### [What you have to do]
Copy out the data exactly, leaving the pictures behind.

### [Records shown]
- Opening Delimiter -
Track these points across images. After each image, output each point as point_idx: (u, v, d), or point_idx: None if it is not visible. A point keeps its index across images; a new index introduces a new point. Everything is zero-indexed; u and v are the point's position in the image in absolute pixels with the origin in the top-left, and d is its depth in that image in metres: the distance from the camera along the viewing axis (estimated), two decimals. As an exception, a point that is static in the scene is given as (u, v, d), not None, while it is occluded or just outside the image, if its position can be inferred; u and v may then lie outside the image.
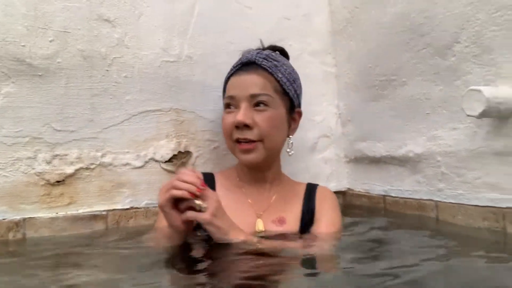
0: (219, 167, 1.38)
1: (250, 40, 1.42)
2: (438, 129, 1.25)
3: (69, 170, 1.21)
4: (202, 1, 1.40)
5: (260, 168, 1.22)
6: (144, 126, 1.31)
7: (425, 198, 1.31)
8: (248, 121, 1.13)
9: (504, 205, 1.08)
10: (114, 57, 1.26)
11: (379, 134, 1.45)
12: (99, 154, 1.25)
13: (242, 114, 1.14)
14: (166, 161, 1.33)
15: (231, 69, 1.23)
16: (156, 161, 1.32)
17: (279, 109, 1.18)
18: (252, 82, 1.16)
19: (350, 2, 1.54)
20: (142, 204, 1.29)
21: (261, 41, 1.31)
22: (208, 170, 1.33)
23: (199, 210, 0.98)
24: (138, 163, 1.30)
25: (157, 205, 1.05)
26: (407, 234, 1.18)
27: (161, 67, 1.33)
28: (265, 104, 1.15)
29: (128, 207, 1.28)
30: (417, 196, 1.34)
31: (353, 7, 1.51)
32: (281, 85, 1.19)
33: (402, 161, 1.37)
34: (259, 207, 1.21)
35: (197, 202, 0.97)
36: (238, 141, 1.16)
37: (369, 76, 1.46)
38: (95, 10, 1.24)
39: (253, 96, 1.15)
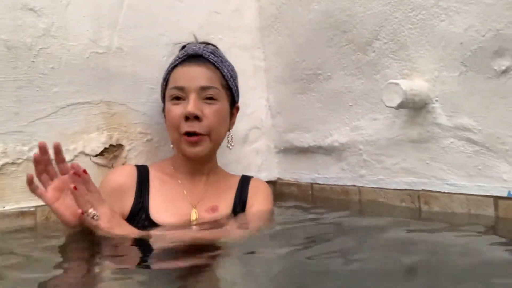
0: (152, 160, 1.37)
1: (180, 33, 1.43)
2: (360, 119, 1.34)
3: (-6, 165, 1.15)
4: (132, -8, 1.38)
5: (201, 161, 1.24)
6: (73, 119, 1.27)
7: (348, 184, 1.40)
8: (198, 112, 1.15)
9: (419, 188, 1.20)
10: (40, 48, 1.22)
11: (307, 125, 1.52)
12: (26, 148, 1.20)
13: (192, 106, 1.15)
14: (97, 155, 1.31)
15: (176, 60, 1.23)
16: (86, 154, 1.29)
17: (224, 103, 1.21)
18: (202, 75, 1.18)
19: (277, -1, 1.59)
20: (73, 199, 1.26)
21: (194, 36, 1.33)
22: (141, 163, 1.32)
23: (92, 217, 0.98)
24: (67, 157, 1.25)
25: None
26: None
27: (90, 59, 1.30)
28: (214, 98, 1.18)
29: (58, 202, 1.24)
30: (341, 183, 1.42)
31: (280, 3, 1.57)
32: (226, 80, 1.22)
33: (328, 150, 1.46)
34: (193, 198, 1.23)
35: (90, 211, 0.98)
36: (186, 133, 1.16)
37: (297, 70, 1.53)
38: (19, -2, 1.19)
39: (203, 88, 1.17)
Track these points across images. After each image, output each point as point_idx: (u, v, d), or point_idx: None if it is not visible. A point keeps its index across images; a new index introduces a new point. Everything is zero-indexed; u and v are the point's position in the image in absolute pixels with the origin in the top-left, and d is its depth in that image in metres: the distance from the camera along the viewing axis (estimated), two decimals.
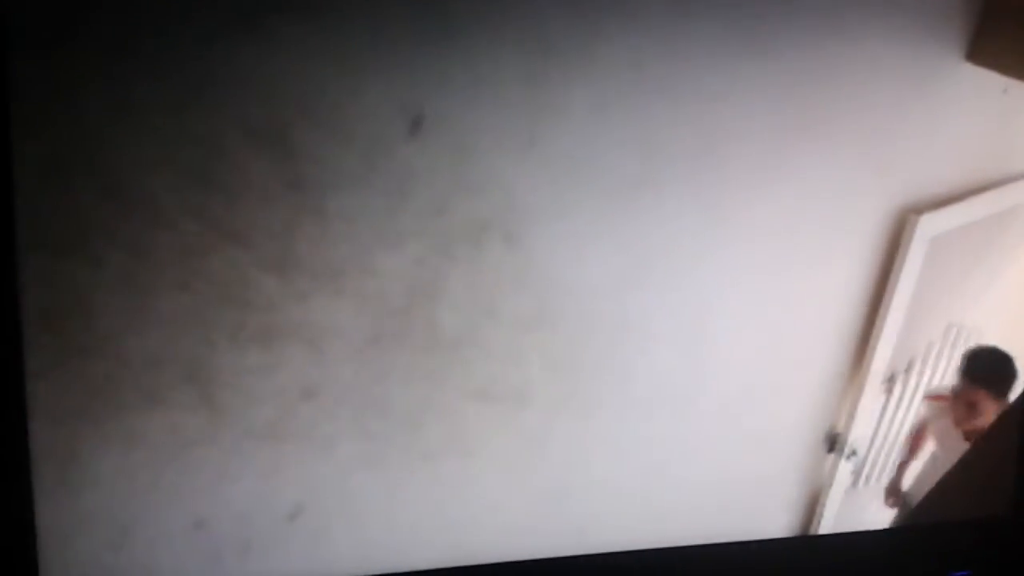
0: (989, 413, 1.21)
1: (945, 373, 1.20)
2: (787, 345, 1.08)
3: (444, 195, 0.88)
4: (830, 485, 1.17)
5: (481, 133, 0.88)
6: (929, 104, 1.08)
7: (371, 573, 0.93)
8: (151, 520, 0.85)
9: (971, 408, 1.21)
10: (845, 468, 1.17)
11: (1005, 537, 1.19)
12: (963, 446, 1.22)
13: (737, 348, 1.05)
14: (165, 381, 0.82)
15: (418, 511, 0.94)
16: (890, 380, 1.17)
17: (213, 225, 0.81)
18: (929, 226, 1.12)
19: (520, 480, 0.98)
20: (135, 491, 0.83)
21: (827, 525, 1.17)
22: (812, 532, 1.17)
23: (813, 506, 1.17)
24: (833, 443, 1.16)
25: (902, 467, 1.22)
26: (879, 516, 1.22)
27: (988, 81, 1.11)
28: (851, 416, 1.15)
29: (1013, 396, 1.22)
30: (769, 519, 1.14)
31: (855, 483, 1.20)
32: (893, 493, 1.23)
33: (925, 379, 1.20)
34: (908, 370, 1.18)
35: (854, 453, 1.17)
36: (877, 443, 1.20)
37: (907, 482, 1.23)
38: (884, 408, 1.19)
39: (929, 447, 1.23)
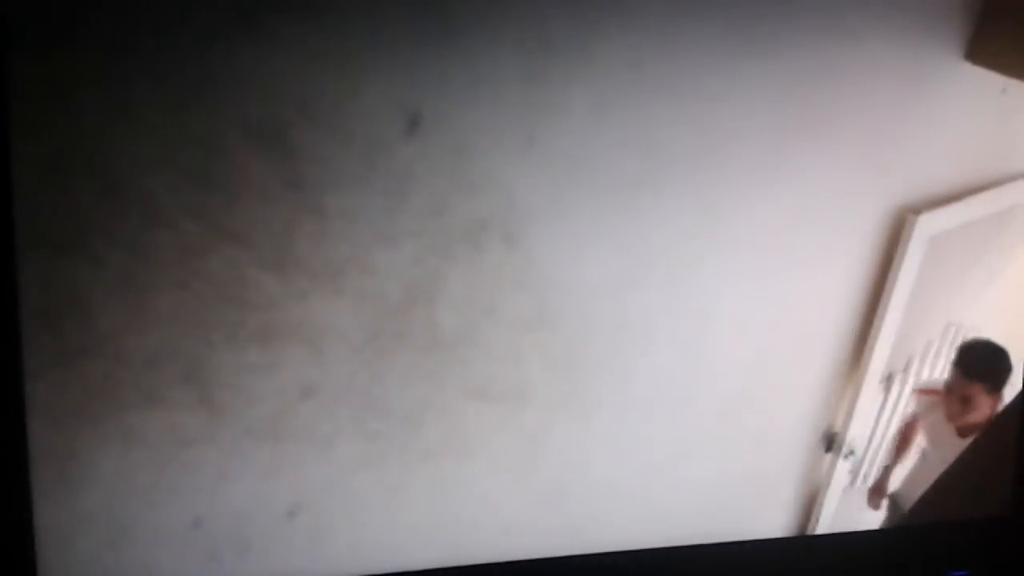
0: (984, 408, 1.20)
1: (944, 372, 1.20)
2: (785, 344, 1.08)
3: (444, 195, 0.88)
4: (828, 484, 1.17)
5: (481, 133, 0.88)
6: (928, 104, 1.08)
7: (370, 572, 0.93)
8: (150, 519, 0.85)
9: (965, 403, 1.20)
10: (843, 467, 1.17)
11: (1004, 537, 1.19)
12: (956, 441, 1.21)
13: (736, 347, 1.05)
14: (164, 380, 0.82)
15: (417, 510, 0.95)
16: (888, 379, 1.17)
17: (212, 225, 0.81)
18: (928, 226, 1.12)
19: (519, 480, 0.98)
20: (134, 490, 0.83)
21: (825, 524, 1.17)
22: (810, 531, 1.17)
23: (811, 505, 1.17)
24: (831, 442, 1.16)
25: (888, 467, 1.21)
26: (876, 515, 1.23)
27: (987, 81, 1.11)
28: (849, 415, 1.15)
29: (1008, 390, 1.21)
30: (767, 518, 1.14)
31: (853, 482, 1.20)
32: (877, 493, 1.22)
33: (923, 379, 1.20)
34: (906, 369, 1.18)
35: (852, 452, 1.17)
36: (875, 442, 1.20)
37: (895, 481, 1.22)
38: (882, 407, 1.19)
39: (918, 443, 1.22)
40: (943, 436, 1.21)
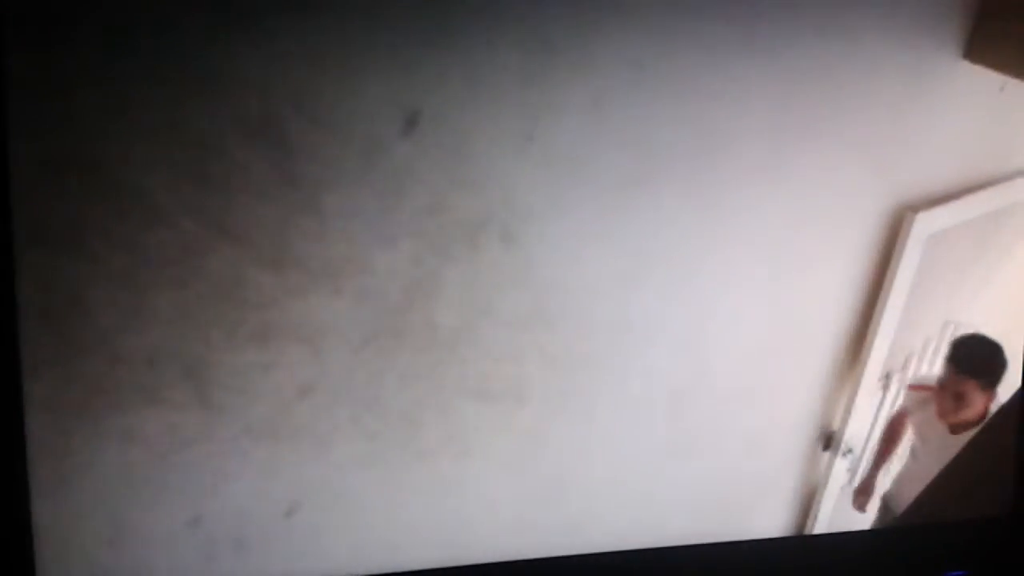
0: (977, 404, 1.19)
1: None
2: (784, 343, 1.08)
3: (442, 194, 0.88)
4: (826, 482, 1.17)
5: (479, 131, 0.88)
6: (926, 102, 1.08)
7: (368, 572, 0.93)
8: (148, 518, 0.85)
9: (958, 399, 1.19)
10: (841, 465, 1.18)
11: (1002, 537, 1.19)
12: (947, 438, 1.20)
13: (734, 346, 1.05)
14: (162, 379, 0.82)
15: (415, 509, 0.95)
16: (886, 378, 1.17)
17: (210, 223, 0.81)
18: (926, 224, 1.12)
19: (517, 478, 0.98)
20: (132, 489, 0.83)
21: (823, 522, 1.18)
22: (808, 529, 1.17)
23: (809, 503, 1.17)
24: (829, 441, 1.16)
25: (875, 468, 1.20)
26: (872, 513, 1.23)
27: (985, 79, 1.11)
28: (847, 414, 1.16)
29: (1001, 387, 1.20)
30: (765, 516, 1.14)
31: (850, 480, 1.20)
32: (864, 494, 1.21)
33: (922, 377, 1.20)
- Closing Delimiter -
### [Exercise output]
Track these points across images. After each image, output each point as point_idx: (u, v, d), or point_idx: None if it is not visible. A point keeps its index across images; a new index introduces a new point. Everything is zero-indexed; u and v are the point's position in the image in absolute pixels with the origin in the top-left, and d is its depth in that image in metres: the distance from the camera along the viewing axis (estimated), two decimals. As an exception, a point that is static in the scene is given as (u, v, d), not None, while it is occluded or just outside the image, if its position can be inferred; u and v may then lie outside the image.
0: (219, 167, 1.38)
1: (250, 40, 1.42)
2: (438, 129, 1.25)
3: (69, 170, 1.21)
4: (202, 1, 1.40)
5: (260, 168, 1.22)
6: (144, 126, 1.31)
7: (425, 198, 1.31)
8: (248, 121, 1.13)
9: (504, 205, 1.08)
10: (114, 57, 1.26)
11: (379, 134, 1.45)
12: (99, 154, 1.25)
13: (242, 114, 1.14)
14: (166, 161, 1.33)
15: (231, 69, 1.23)
16: (156, 161, 1.32)
17: (279, 109, 1.18)
18: (252, 82, 1.16)
19: (350, 2, 1.54)
20: (142, 204, 1.29)
21: (261, 41, 1.31)
22: (208, 170, 1.33)
23: (199, 210, 0.98)
24: (138, 163, 1.30)
25: (157, 205, 1.05)
26: (407, 234, 1.18)
27: (161, 67, 1.33)
28: (265, 104, 1.15)
29: (128, 207, 1.28)
30: (417, 196, 1.34)
31: (353, 7, 1.51)
32: (281, 85, 1.19)
33: (402, 161, 1.37)
34: (259, 207, 1.21)
35: (197, 202, 0.97)
36: (238, 141, 1.16)
37: (369, 76, 1.46)
38: (95, 10, 1.24)
39: (253, 96, 1.15)
0: (152, 160, 1.37)
1: (180, 33, 1.43)
2: (360, 119, 1.34)
3: (-6, 165, 1.15)
4: (132, -8, 1.38)
5: (201, 161, 1.24)
6: (73, 119, 1.27)
7: (348, 184, 1.40)
8: (198, 112, 1.15)
9: (419, 188, 1.20)
10: (40, 48, 1.22)
11: (307, 125, 1.52)
12: (26, 148, 1.20)
13: (192, 106, 1.15)
14: (97, 155, 1.31)
15: (176, 60, 1.23)
16: (86, 154, 1.29)
17: (224, 103, 1.21)
18: (202, 75, 1.18)
19: (277, -1, 1.59)
20: (73, 199, 1.26)
21: (194, 36, 1.33)
22: (141, 163, 1.32)
23: (92, 217, 0.98)
24: (67, 157, 1.25)
25: None
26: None
27: (90, 59, 1.30)
28: (214, 98, 1.18)
29: (58, 202, 1.24)
30: (341, 183, 1.42)
31: (280, 3, 1.57)
32: (226, 80, 1.22)
33: (328, 150, 1.46)
34: (193, 198, 1.23)
35: (90, 211, 0.98)
36: (186, 133, 1.16)
37: (297, 70, 1.53)
38: (19, -2, 1.19)
39: (203, 88, 1.17)
Track these points across images. After each image, output each point as point_idx: (u, v, d), or point_idx: None if it is not visible. A point keeps its index across images; a new index introduces a new point. Everything is zero-indexed; u and v are the point's position in the image in absolute pixels with the origin in the top-left, and d is its depth in that image in metres: the distance from the camera along the viewing axis (estimated), two decimals.
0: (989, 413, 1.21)
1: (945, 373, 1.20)
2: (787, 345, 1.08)
3: (444, 195, 0.88)
4: (830, 485, 1.17)
5: (481, 133, 0.88)
6: (929, 104, 1.08)
7: (371, 573, 0.93)
8: (151, 520, 0.85)
9: (971, 408, 1.21)
10: (845, 468, 1.17)
11: (1005, 537, 1.19)
12: (963, 446, 1.22)
13: (737, 348, 1.05)
14: (165, 381, 0.82)
15: (418, 511, 0.94)
16: (890, 380, 1.17)
17: (213, 225, 0.81)
18: (929, 226, 1.12)
19: (520, 480, 0.98)
20: (135, 491, 0.83)
21: (827, 525, 1.17)
22: (812, 532, 1.17)
23: (813, 506, 1.17)
24: (833, 443, 1.16)
25: (902, 467, 1.22)
26: (879, 516, 1.22)
27: (988, 81, 1.11)
28: (851, 416, 1.15)
29: (1013, 396, 1.22)
30: (769, 519, 1.14)
31: (855, 483, 1.20)
32: (893, 493, 1.23)
33: (925, 379, 1.20)
34: (908, 370, 1.18)
35: (854, 453, 1.17)
36: (877, 443, 1.20)
37: (907, 482, 1.23)
38: (884, 408, 1.19)
39: (929, 447, 1.23)
0: (984, 408, 1.20)
1: (944, 372, 1.20)
2: (785, 344, 1.08)
3: (444, 195, 0.88)
4: (828, 484, 1.17)
5: (481, 133, 0.88)
6: (928, 104, 1.08)
7: (370, 572, 0.93)
8: (150, 519, 0.85)
9: (965, 403, 1.20)
10: (843, 467, 1.17)
11: (1004, 537, 1.19)
12: (956, 441, 1.21)
13: (736, 347, 1.05)
14: (164, 380, 0.82)
15: (417, 510, 0.95)
16: (888, 379, 1.17)
17: (212, 225, 0.81)
18: (928, 226, 1.12)
19: (519, 480, 0.98)
20: (134, 490, 0.83)
21: (825, 524, 1.17)
22: (810, 531, 1.17)
23: (811, 505, 1.17)
24: (831, 442, 1.16)
25: (888, 467, 1.21)
26: (876, 515, 1.23)
27: (987, 81, 1.11)
28: (849, 415, 1.15)
29: (1008, 390, 1.21)
30: (767, 518, 1.14)
31: (853, 482, 1.20)
32: (877, 493, 1.22)
33: (923, 379, 1.20)
34: (906, 369, 1.18)
35: (852, 452, 1.17)
36: (875, 442, 1.20)
37: (895, 481, 1.22)
38: (882, 407, 1.19)
39: (918, 443, 1.22)
40: (943, 436, 1.21)
0: (977, 404, 1.19)
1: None
2: (784, 343, 1.08)
3: (442, 194, 0.88)
4: (826, 482, 1.17)
5: (479, 131, 0.88)
6: (926, 102, 1.08)
7: (368, 572, 0.93)
8: (148, 518, 0.85)
9: (958, 399, 1.19)
10: (841, 465, 1.18)
11: (1002, 537, 1.19)
12: (947, 438, 1.20)
13: (734, 346, 1.05)
14: (162, 379, 0.82)
15: (415, 509, 0.95)
16: (886, 378, 1.17)
17: (210, 223, 0.81)
18: (926, 224, 1.12)
19: (517, 478, 0.98)
20: (132, 489, 0.83)
21: (823, 522, 1.18)
22: (808, 529, 1.17)
23: (809, 503, 1.17)
24: (829, 441, 1.16)
25: (875, 468, 1.20)
26: (872, 513, 1.23)
27: (985, 79, 1.11)
28: (847, 414, 1.16)
29: (1001, 387, 1.20)
30: (765, 516, 1.14)
31: (850, 480, 1.20)
32: (864, 494, 1.21)
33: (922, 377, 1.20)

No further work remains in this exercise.